BRIEF -
Report every line of the records that includes the word "elbow".

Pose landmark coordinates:

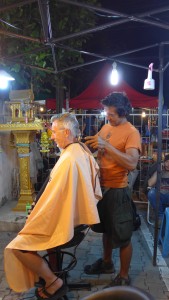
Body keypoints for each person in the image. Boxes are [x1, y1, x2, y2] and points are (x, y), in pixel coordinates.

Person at [4, 113, 102, 299]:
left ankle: (52, 281)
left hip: (65, 222)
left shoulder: (69, 159)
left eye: (54, 132)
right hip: (75, 221)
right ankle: (43, 275)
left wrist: (35, 217)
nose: (52, 136)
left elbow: (53, 204)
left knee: (17, 246)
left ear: (66, 132)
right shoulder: (80, 150)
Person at [83, 92, 141, 286]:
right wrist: (79, 148)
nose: (108, 117)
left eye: (112, 114)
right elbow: (95, 145)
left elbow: (132, 163)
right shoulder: (107, 126)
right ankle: (107, 263)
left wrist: (106, 146)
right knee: (107, 229)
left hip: (118, 190)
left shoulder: (131, 132)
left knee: (123, 235)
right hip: (102, 187)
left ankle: (124, 276)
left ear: (123, 112)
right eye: (106, 113)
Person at [148, 154, 169, 219]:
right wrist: (158, 171)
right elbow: (150, 184)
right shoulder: (159, 171)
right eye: (167, 161)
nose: (168, 164)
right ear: (164, 162)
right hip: (160, 195)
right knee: (151, 193)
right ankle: (161, 217)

TASK OUTPUT -
left elbow: (53, 204)
right elbow: (95, 145)
left elbow: (132, 163)
right elbow: (150, 184)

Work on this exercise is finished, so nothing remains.